Federal agencies are advised of the issuance of all Warning Letters about devices so that they may take this information into account when considering the award of contracts. Additionally, no applications for premarket approval to which the Quality System regulation deficiencies are reasonably related will be approved until the violations have been corrected. Also, no requests for Certificates to Foreign Governments will be approved until the violations related to the subject devices have been corrected.
You should take prompt action to correct these violations. Failure to promptly correct these violations may result in regulatory action being initiated by the FDA without further notice.
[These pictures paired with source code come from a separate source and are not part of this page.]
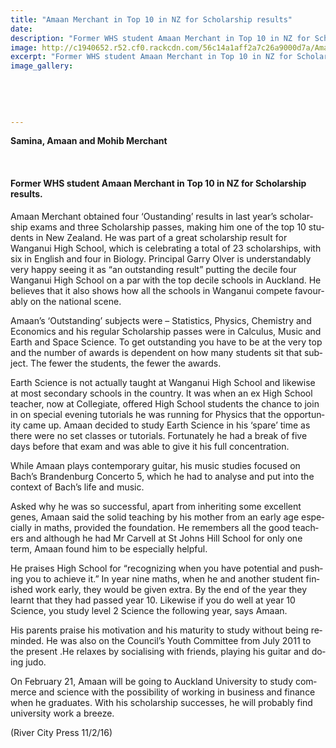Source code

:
 ```yaml
---
title: "Amaan Merchant in Top 10 in NZ for Scholarship results"
date: 
description: "Former WHS student Amaan Merchant in Top 10 in NZ for Scholarship results, River City Press article on 11/2/16..."
image: http://c1940652.r52.cf0.rackcdn.com/56c14a1aff2a7c26a9000d7a/Amaan-Merchant-top-10-schol-11.2.16.jpg
excerpt: "Former WHS student Amaan Merchant in Top 10 in NZ for Scholarship results, River City Press article on 11/2/16..."
image_gallery:
    
    
    
    
    
---
```


<p class="BasicParagraph"><span class="CharacterStyle1"><strong><span lang="EN-GB">Samina, Amaan and Mohib Merchant</span></strong></span></p>
<p>&nbsp;</p>
<h4><strong>Former WHS student Amaan Merchant in Top 10 in NZ for Scholarship results.</strong></h4>
<p class="BasicParagraph"><span class="CharacterStyle1"><span lang="EN-GB">Amaan Merchant obtained four &lsquo;Oustanding&rsquo; results in last year&rsquo;s scholarship exams and three Scholarship passes, making him one of the top 10 students in New Zealand. He was part of a great scholarship result for Wanganui High School, which is celebrating a total of 23 scholarships, with six in English and four in Biology. Principal Garry Olver is understandably very happy seeing it as &ldquo;an outstanding result&rdquo; putting the decile four Wanganui High School on a par with the top decile schools in Auckland. He believes that it also shows how all the schools in Wanganui compete favourably on the national scene.</span></span></p>
<p class="BasicParagraph"><span class="CharacterStyle1"><span lang="EN-GB">Amaan&rsquo;s &lsquo;Outstanding&rsquo; subjects were &ndash; Statistics, Physics, Chemistry and Economics and his regular Scholarship passes were in Calculus, Music and Earth and Space Science. To get outstanding you have to be at the very top and the number of awards is dependent on how many students sit that subject. The fewer the students, the fewer the awards. </span></span></p>
<p class="BasicParagraph"><span class="CharacterStyle1"><span lang="EN-GB">Earth Science is not actually taught at Wanganui High School and likewise at most secondary schools in the country. It was when an ex High School teacher, now at Collegiate, offered High School students the chance to join in on special evening tutorials he was running for Physics that the opportunity came up. Amaan decided to study Earth Science in his &lsquo;spare&rsquo; time as there were no set classes or tutorials. Fortunately he had a break of five days before that exam and was able to give it his full concentration.</span></span></p>
<p class="BasicParagraph"><span class="CharacterStyle1"><span lang="EN-GB">While Amaan plays contemporary guitar, his music studies focused on Bach&rsquo;s Brandenburg Concerto 5, which he had to analyse and put into the context of Bach&rsquo;s life and music.</span></span></p>
<p class="BasicParagraph"><span class="CharacterStyle1"><span lang="EN-GB">Asked why he was so successful, apart from inheriting some excellent genes, Amaan said the solid teaching by his mother from an early age especially in maths, provided the foundation. He remembers all the good teachers and although he had Mr Carvell at St Johns Hill School for only one term, Amaan found him to be especially helpful.</span></span></p>
<p class="BasicParagraph"><span class="CharacterStyle1"><span lang="EN-GB">He praises High School for &ldquo;recognizing when you have potential and pushing you to achieve it.&rdquo; In year nine maths, when he and another student finished work early, they would be given extra. By the end of the year they learnt that they had passed year 10. Likewise if you do well at year 10 Science, you study level 2 Science the following year, says Amaan.</span></span></p>
<p class="BasicParagraph"><span class="CharacterStyle1"><span lang="EN-GB">His parents praise his motivation and his maturity to study without being reminded. He was also on the Council&rsquo;s Youth Committee from July 2011 to the present .He relaxes by socialising with friends, playing his guitar and doing judo.</span></span></p>
<p class="BasicParagraph"><span class="CharacterStyle1"><span lang="EN-GB">On February 21, Amaan will be going to Auckland University to study commerce and science with the possibility of working in business and finance when he graduates. With his scholarship successes, he will probably find university work a breeze.</span></span></p>
<p class="BasicParagraph"><span class="CharacterStyle1"><span lang="EN-GB">(River City Press 11/2/16)</span></span></p>

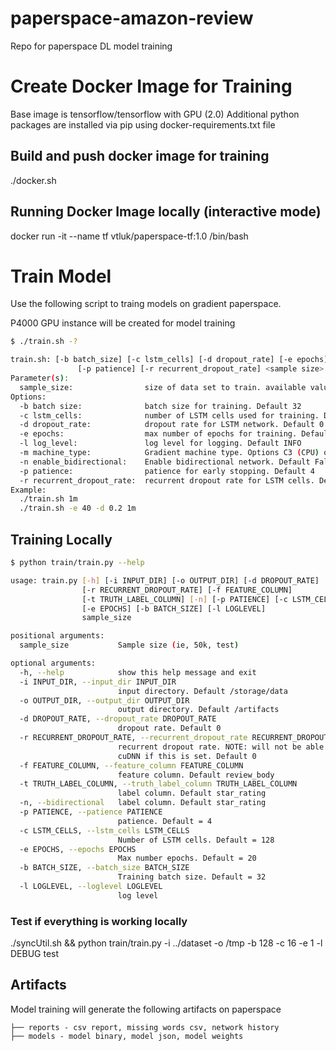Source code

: # paperspace-amazon-review
Repo for paperspace DL model training


# Create Docker Image for Training

Base image is tensorflow/tensorflow with GPU (2.0)
Additional python packages are installed via pip using docker-requirements.txt file

## Build and push docker image for training

./docker.sh

## Running Docker Image locally (interactive mode)

docker run -it --name tf vtluk/paperspace-tf:1.0 /bin/bash


# Train Model

Use the following script to traing models on gradient paperspace.

P4000 GPU instance will be created for model training

```bash
$ ./train.sh -?

train.sh: [-b batch_size] [-c lstm_cells] [-d dropout_rate] [-e epochs] [-l log_level] [-m machine_type]
               [-p patience] [-r recurrent_dropout_rate] <sample size>
Parameter(s):
  sample_size:                size of data set to train. available values: test, 50k, 100k, 200k, 500k, 1m, 2m, 4m, all
Options:
  -b batch size:              batch size for training. Default 32
  -c lstm_cells:              number of LSTM cells used for training. Default 128
  -d dropout_rate:            dropout rate for LSTM network. Default 0
  -e epochs:                  max number of epochs for training. Default 20
  -l log_level:               log level for logging. Default INFO
  -m machine_type:            Gradient machine type. Options C3 (CPU) or P4000 (GPU). Default P4000
  -n enable_bidirectional:    Enable bidirectional network. Default False
  -p patience:                patience for early stopping. Default 4
  -r recurrent_dropout_rate:  recurrent dropout rate for LSTM cells. Default 0
Example:
  ./train.sh 1m
  ./train.sh -e 40 -d 0.2 1m
```

## Training Locally

```bash
$ python train/train.py --help

usage: train.py [-h] [-i INPUT_DIR] [-o OUTPUT_DIR] [-d DROPOUT_RATE]
                [-r RECURRENT_DROPOUT_RATE] [-f FEATURE_COLUMN]
                [-t TRUTH_LABEL_COLUMN] [-n] [-p PATIENCE] [-c LSTM_CELLS]
                [-e EPOCHS] [-b BATCH_SIZE] [-l LOGLEVEL]
                sample_size

positional arguments:
  sample_size           Sample size (ie, 50k, test)

optional arguments:
  -h, --help            show this help message and exit
  -i INPUT_DIR, --input_dir INPUT_DIR
                        input directory. Default /storage/data
  -o OUTPUT_DIR, --output_dir OUTPUT_DIR
                        output directory. Default /artifacts
  -d DROPOUT_RATE, --dropout_rate DROPOUT_RATE
                        dropout rate. Default 0
  -r RECURRENT_DROPOUT_RATE, --recurrent_dropout_rate RECURRENT_DROPOUT_RATE
                        recurrent dropout rate. NOTE: will not be able to
                        cuDNN if this is set. Default 0
  -f FEATURE_COLUMN, --feature_column FEATURE_COLUMN
                        feature column. Default review_body
  -t TRUTH_LABEL_COLUMN, --truth_label_column TRUTH_LABEL_COLUMN
                        label column. Default star_rating
  -n, --bidirectional   label column. Default star_rating
  -p PATIENCE, --patience PATIENCE
                        patience. Default = 4
  -c LSTM_CELLS, --lstm_cells LSTM_CELLS
                        Number of LSTM cells. Default = 128
  -e EPOCHS, --epochs EPOCHS
                        Max number epochs. Default = 20
  -b BATCH_SIZE, --batch_size BATCH_SIZE
                        Training batch size. Default = 32
  -l LOGLEVEL, --loglevel LOGLEVEL
                        log level
```


### Test if everything is working locally

./syncUtil.sh &&  python train/train.py -i ../dataset -o /tmp -b 128 -c 16 -e 1 -l DEBUG test

## Artifacts

Model training will generate the following artifacts on paperspace

```log
├── reports - csv report, missing words csv, network history
├── models - model binary, model json, model weights
```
These actions include, but are not limited to, seizure, injunction, and/or civil penalties.
Please notify this office in writing within 15 working days of-receipt of this letter of the specific steps you have taken, or will take, to identify and correct the noted violations, including (1) the timeframes within which the corrections will be completed, (2) any documentation indicating the corrections have been achieved, and (3) an explanation of each step being taken to identify and make corrections to any underlying systems problems necessary to ensure that similar violations will not recur.
Your response should be sent to Thao Ta, Compliance Officer, DAL-DO, Food and . Drug Administration, HFR-SW140, 4040 N. Central Expressway, Suite 300, Dallas, TX. 75240. If you have any questions about the contents of this letter, please contact Mr. Ta at 214-253-5217.